When: Friday, 11th April (2014), 12:00h
Place: Departamento de Física de la Materia Condensada, Facultad Ciencias, Module 3, Seminar Room (5th Floor).
Speaker: Prof. Emilio Artacho, CIC Nanogune and DIPC, San Sebastián; Basque Foundation for Science Ikerbasque and Cavendish Laboratory, University of Cambridge.
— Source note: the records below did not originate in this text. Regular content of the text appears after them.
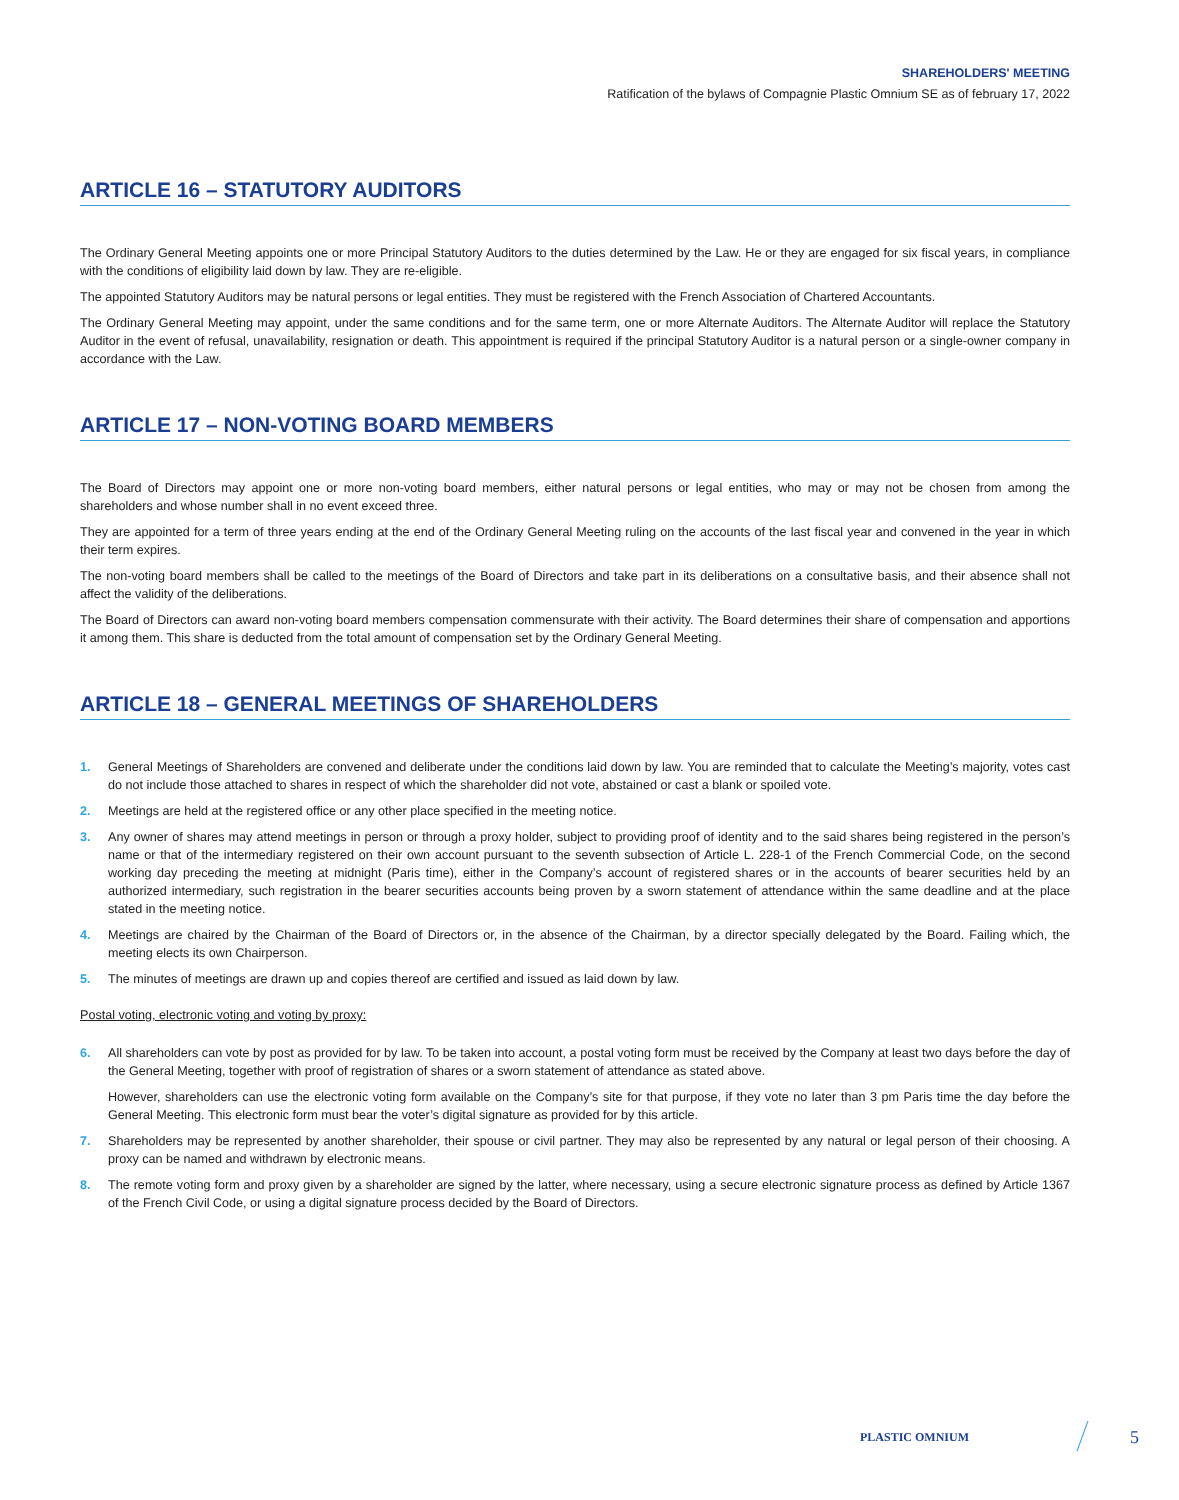SHAREHOLDERS' MEETING
Ratification of the bylaws of Compagnie Plastic Omnium SE as of february 17, 2022
ARTICLE 16 – STATUTORY AUDITORS
The Ordinary General Meeting appoints one or more Principal Statutory Auditors to the duties determined by the Law. He or they are engaged for six fiscal years, in compliance with the conditions of eligibility laid down by law. They are re-eligible.
The appointed Statutory Auditors may be natural persons or legal entities. They must be registered with the French Association of Chartered Accountants.
The Ordinary General Meeting may appoint, under the same conditions and for the same term, one or more Alternate Auditors. The Alternate Auditor will replace the Statutory Auditor in the event of refusal, unavailability, resignation or death. This appointment is required if the principal Statutory Auditor is a natural person or a single-owner company in accordance with the Law.
ARTICLE 17 – NON-VOTING BOARD MEMBERS
The Board of Directors may appoint one or more non-voting board members, either natural persons or legal entities, who may or may not be chosen from among the shareholders and whose number shall in no event exceed three.
They are appointed for a term of three years ending at the end of the Ordinary General Meeting ruling on the accounts of the last fiscal year and convened in the year in which their term expires.
The non-voting board members shall be called to the meetings of the Board of Directors and take part in its deliberations on a consultative basis, and their absence shall not affect the validity of the deliberations.
The Board of Directors can award non-voting board members compensation commensurate with their activity. The Board determines their share of compensation and apportions it among them. This share is deducted from the total amount of compensation set by the Ordinary General Meeting.
ARTICLE 18 – GENERAL MEETINGS OF SHAREHOLDERS
1. General Meetings of Shareholders are convened and deliberate under the conditions laid down by law. You are reminded that to calculate the Meeting’s majority, votes cast do not include those attached to shares in respect of which the shareholder did not vote, abstained or cast a blank or spoiled vote.
2. Meetings are held at the registered office or any other place specified in the meeting notice.
3. Any owner of shares may attend meetings in person or through a proxy holder, subject to providing proof of identity and to the said shares being registered in the person’s name or that of the intermediary registered on their own account pursuant to the seventh subsection of Article L. 228-1 of the French Commercial Code, on the second working day preceding the meeting at midnight (Paris time), either in the Company’s account of registered shares or in the accounts of bearer securities held by an authorized intermediary, such registration in the bearer securities accounts being proven by a sworn statement of attendance within the same deadline and at the place stated in the meeting notice.
4. Meetings are chaired by the Chairman of the Board of Directors or, in the absence of the Chairman, by a director specially delegated by the Board. Failing which, the meeting elects its own Chairperson.
5. The minutes of meetings are drawn up and copies thereof are certified and issued as laid down by law.
Postal voting, electronic voting and voting by proxy:
6. All shareholders can vote by post as provided for by law. To be taken into account, a postal voting form must be received by the Company at least two days before the day of the General Meeting, together with proof of registration of shares or a sworn statement of attendance as stated above.
However, shareholders can use the electronic voting form available on the Company’s site for that purpose, if they vote no later than 3 pm Paris time the day before the General Meeting. This electronic form must bear the voter’s digital signature as provided for by this article.
7. Shareholders may be represented by another shareholder, their spouse or civil partner. They may also be represented by any natural or legal person of their choosing. A proxy can be named and withdrawn by electronic means.
8. The remote voting form and proxy given by a shareholder are signed by the latter, where necessary, using a secure electronic signature process as defined by Article 1367 of the French Civil Code, or using a digital signature process decided by the Board of Directors.
PLASTIC OMNIUM 5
A thin film (a few nm) of LaAlO3 (LAO) on a SrTiO3 (STO) substrate gives rise to a two-dimensional electron gas at the interface with interesting and surprising properties. This is in spite of both materials being quite unassuming band insulator perovskites, in spite of the growth being epitaxial, and in spite of both materials being centrosymmetric, thus, with same bulk polarisation a priori. The origin of the gas is, nevertheless, a polar discontinuity at the interface, stemming from the fact that both insulators are of different kinds: STO has zero bulk polarisation, while LAO has half a quantum, the two allowed values for centrosymmetric materials, corresponding to Berry phases zero and pi. After reviewing this, consequences will be explored for the possible instabilities related to the polar discontinuity (electronic reconstruction, the stabilisation of redox defects on the surface), as well as for similar instabilities in different systems towards one-dimensional electron gases (in stepped LAO/STO systems and in honeycomb planar insulators).